Roy Porter (1946-2002)


Professor Roy Sydney Porter FBA (m. 1965), was a British historian known for his work on the history of medicine.

Porter grew up in South London and attended Wilson's School in Camberwell, before winning a scholarship to Christ's College where he studied History under J. H. Plumb. His contemporaries included Simon Schama and Andrew Wheatcroft. At Christ’s he achieved a double starred first and became a junior Fellow of the College in 1968. In 1972, he moved to Churchill College as the Director of Studies in History, later becoming Dean in 1977. He received his doctorate in 1974, on the history of geology as a scientific discipline. He was then appointed to the post of Assistant Lecturer in European History at Cambridge University and promoted to Lecturer in European History in 1977.

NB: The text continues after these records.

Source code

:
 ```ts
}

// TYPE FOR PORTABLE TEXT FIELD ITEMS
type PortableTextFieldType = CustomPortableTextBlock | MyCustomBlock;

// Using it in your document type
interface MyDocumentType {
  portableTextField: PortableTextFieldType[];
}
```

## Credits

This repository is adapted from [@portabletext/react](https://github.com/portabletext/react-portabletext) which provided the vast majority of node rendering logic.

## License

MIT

In 1979 he joined the Wellcome Institute for the History of Medicine as a lecturer, later becoming Professor of Social History in 1993. He also briefly served as its Director. During this time he built up a reputation for publishing books, articles and reviews at an astonishing rate. Over his lifetime he wrote (or edited and part-wrote) over 100 books. He also spoke at a large variety of events, and was known for his oratory talents.

Porter made many television and radio appearances. He was an original presenter of BBC Radio 3's Night Waves, a programme on which he was scheduled to appear, discussing doctors in literature, at the point of his death.

Less than 6 months after his early retirement from the Wellcome Institute, Roy Porter died in 2002 from a heart attack, aged 55. In memory of his life a commemorative plaque can now be seen in Camplin Street, New Cross where he lived as a child.